_Your instructions_
Report every line in the rows below that contains the string "Requirement", copying each one in full.

_Exercise inputs_
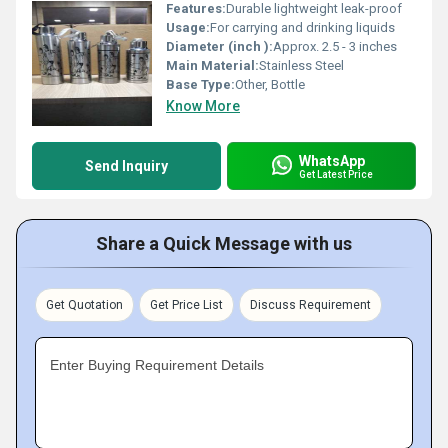
Features:
Durable lightweight leak-proof
Usage:
For carrying and drinking liquids
Diameter (inch ):
Approx. 2.5 - 3 inches
Main Material:
Stainless Steel
Base Type:
Other, Bottle
Know More
WhatsApp
Send Inquiry
Get Latest Price
Share a Quick Message with us
Get Quotation
Get Price List
Discuss Requirement
Enter Buying Requirement Details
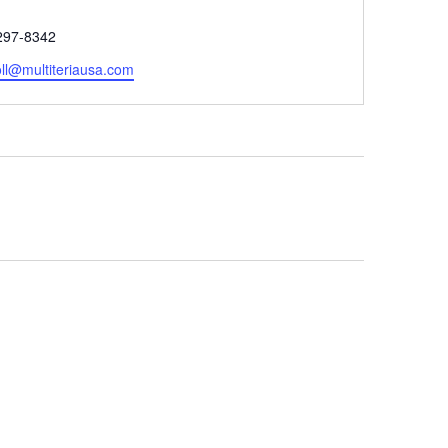
e
297-8342
oll@multiteriausa.com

_Result of the task_
Discuss Requirement
Enter Buying Requirement Details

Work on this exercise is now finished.